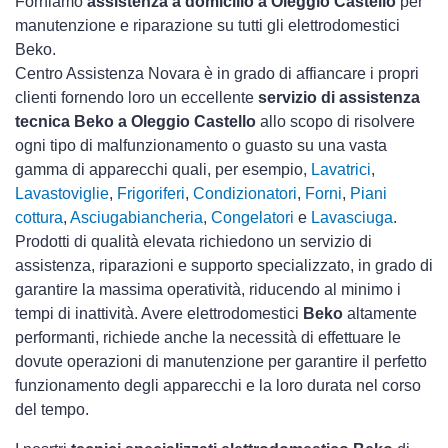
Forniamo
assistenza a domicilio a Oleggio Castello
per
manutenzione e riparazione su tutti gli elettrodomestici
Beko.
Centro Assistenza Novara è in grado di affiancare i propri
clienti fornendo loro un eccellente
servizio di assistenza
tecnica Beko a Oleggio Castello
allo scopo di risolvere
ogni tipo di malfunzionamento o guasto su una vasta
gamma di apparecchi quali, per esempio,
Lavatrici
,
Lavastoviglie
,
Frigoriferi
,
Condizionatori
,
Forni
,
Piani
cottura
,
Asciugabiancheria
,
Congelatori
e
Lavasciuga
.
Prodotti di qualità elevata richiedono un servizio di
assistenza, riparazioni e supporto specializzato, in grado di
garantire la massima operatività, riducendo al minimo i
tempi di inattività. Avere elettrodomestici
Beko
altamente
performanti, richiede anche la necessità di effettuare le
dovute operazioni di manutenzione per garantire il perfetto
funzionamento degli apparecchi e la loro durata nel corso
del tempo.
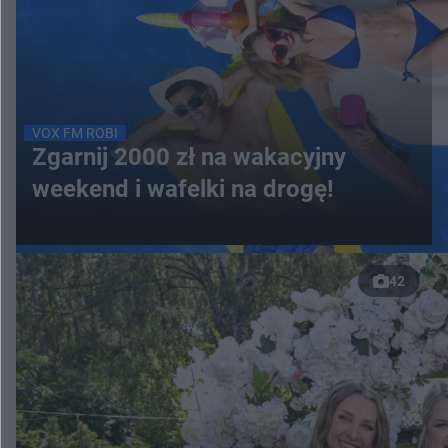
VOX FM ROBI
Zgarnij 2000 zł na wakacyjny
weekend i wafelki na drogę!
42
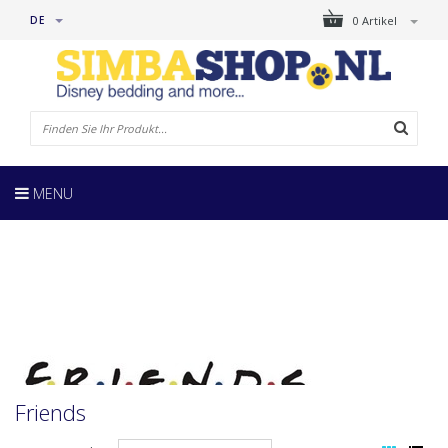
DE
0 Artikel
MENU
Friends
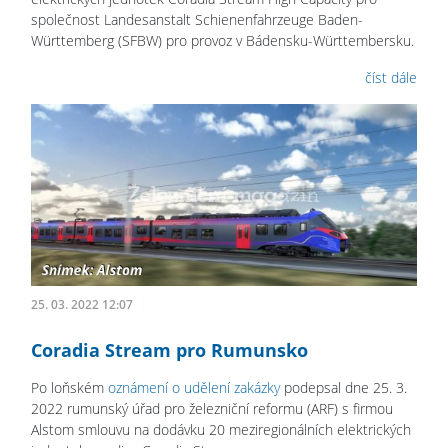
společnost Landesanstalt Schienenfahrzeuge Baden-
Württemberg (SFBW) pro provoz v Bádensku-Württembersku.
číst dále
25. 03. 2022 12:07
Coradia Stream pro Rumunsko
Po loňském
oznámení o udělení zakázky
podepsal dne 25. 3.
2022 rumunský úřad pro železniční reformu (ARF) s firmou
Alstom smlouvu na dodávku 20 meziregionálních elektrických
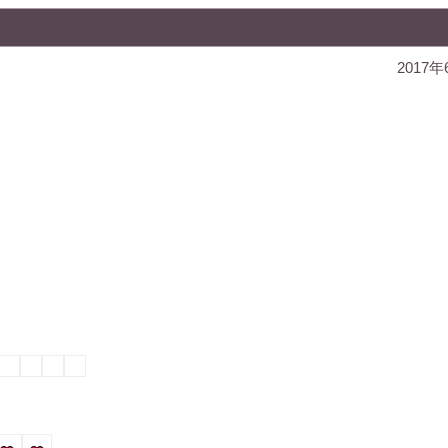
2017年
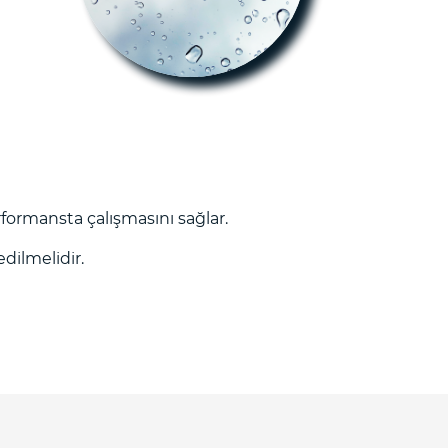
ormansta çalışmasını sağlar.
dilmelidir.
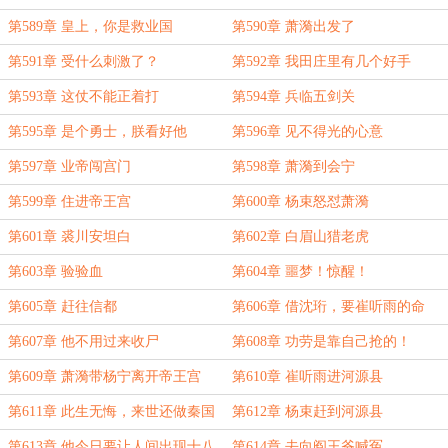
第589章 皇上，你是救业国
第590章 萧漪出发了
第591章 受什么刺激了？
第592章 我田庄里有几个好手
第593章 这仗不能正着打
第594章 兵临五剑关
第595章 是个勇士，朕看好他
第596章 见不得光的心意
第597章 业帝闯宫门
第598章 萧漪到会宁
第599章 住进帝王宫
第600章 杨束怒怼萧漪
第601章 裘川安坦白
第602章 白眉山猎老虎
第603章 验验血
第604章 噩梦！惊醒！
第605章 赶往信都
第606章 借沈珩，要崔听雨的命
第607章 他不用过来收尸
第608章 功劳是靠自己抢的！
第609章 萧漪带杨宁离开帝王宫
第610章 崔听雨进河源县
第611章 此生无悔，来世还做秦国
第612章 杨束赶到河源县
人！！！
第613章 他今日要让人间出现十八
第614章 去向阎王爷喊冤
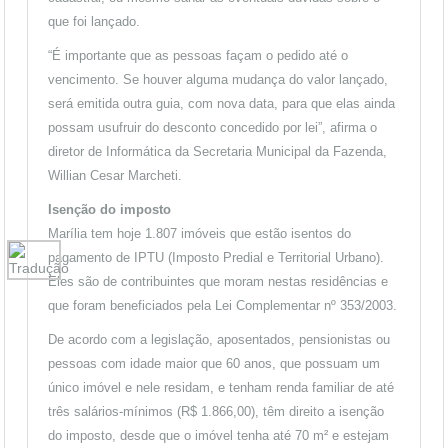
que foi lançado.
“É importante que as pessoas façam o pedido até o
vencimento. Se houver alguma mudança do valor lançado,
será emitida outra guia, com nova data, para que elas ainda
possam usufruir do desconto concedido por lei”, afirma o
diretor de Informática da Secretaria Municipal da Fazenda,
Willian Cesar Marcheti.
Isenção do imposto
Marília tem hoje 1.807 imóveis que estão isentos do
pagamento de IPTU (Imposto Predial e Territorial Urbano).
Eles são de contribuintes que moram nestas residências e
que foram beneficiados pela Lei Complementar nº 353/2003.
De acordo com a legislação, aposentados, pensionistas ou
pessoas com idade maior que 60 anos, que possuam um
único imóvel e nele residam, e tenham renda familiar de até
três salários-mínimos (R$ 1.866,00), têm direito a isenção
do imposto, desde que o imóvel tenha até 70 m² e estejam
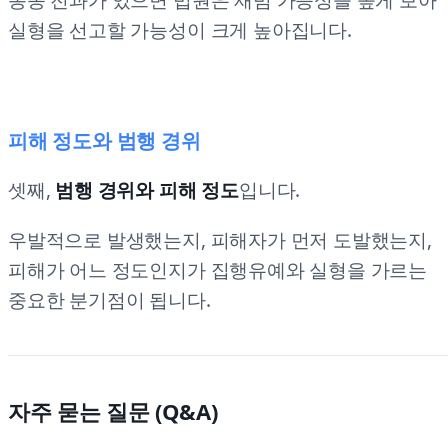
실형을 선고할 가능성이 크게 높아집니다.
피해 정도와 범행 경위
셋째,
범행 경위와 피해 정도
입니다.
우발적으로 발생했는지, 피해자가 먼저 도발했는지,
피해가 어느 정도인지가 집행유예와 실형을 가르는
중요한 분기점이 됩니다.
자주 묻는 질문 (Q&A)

• _What is needed_: Your copy should hold exactly the lines from the line bearing "Alstom smlouvu na" through the end of the data, both included, and no pictures or anything further.

• _Output of the task_:
Alstom smlouvu na dodávku 20 meziregionálních elektrických
2017年
ormansta çalışmasını sağlar.
dilmelidir.
第589章 皇上，你是救业国
第590章 萧漪出发了
第591章 受什么刺激了？
第592章 我田庄里有几个好手
第593章 这仗不能正着打
第594章 兵临五剑关
第595章 是个勇士，朕看好他
第596章 见不得光的心意
第597章 业帝闯宫门
第598章 萧漪到会宁
第599章 住进帝王宫
第600章 杨束怒怼萧漪
第601章 裘川安坦白
第602章 白眉山猎老虎
第603章 验验血
第604章 噩梦！惊醒！
第605章 赶往信都
第606章 借沈珩，要崔听雨的命
第607章 他不用过来收尸
第608章 功劳是靠自己抢的！
第609章 萧漪带杨宁离开帝王宫
第610章 崔听雨进河源县
第611章 此生无悔，来世还做秦国
第612章 杨束赶到河源县
人！！！
第613章 他今日要让人间出现十八
第614章 去向阎王爷喊冤
que foi lançado.
“É importante que as pessoas façam o pedido até o
vencimento. Se houver alguma mudança do valor lançado,
será emitida outra guia, com nova data, para que elas ainda
possam usufruir do desconto concedido por lei”, afirma o
diretor de Informática da Secretaria Municipal da Fazenda,
Willian Cesar Marcheti.
Isenção do imposto
Marília tem hoje 1.807 imóveis que estão isentos do
pagamento de IPTU (Imposto Predial e Territorial Urbano).
Eles são de contribuintes que moram nestas residências e
que foram beneficiados pela Lei Complementar nº 353/2003.
De acordo com a legislação, aposentados, pensionistas ou
pessoas com idade maior que 60 anos, que possuam um
único imóvel e nele residam, e tenham renda familiar de até
três salários-mínimos (R$ 1.866,00), têm direito a isenção
do imposto, desde que o imóvel tenha até 70 m² e estejam
실형을 선고할 가능성이 크게 높아집니다.
피해 정도와 범행 경위
셋째,
범행 경위와 피해 정도
입니다.
우발적으로 발생했는지, 피해자가 먼저 도발했는지,
피해가 어느 정도인지가 집행유예와 실형을 가르는
중요한 분기점이 됩니다.
자주 묻는 질문 (Q&A)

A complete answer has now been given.